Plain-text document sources
Segment Open

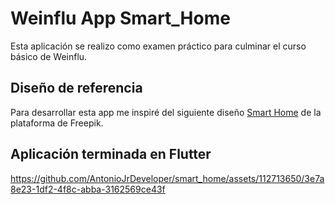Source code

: # Weinflu App Smart_Home

Esta aplicación se realizo como examen práctico para culminar el curso básico de Weinflu.

## Diseño de referencia 

Para desarrollar esta app me inspiré del siguiente diseño [Smart Home](https://www.freepik.com/free-vector/smart-home-app-concept_9472502.htm#query=smart%20home%20app&position=43&from_view=keyword&track=ais&uuid=cd18ef3b-18bc-4f97-94a0-1a0c38a33a02) de la plataforma de Freepik.

## Aplicación terminada en Flutter

https://github.com/AntonioJrDeveloper/smart_home/assets/112713650/3e7a8e23-1df2-4f8c-abba-3162569ce43f

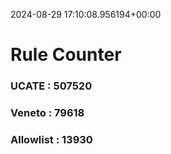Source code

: 2024-08-29 17:10:08.956194+00:00
# Rule Counter 
 ### UCATE : 507520

 ### Veneto : 79618

 ### Allowlist : 13930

Segment Closed

> TASK
Find each line in the rows above that contains the string "https" and copy it out. The match is case-sensitive.

> REPLY TO THE EXERCISE
Para desarrollar esta app me inspiré del siguiente diseño [Smart Home](https://www.freepik.com/free-vector/smart-home-app-concept_9472502.htm#query=smart%20home%20app&position=43&from_view=keyword&track=ais&uuid=cd18ef3b-18bc-4f97-94a0-1a0c38a33a02) de la plataforma de Freepik.
https://github.com/AntonioJrDeveloper/smart_home/assets/112713650/3e7a8e23-1df2-4f8c-abba-3162569ce43f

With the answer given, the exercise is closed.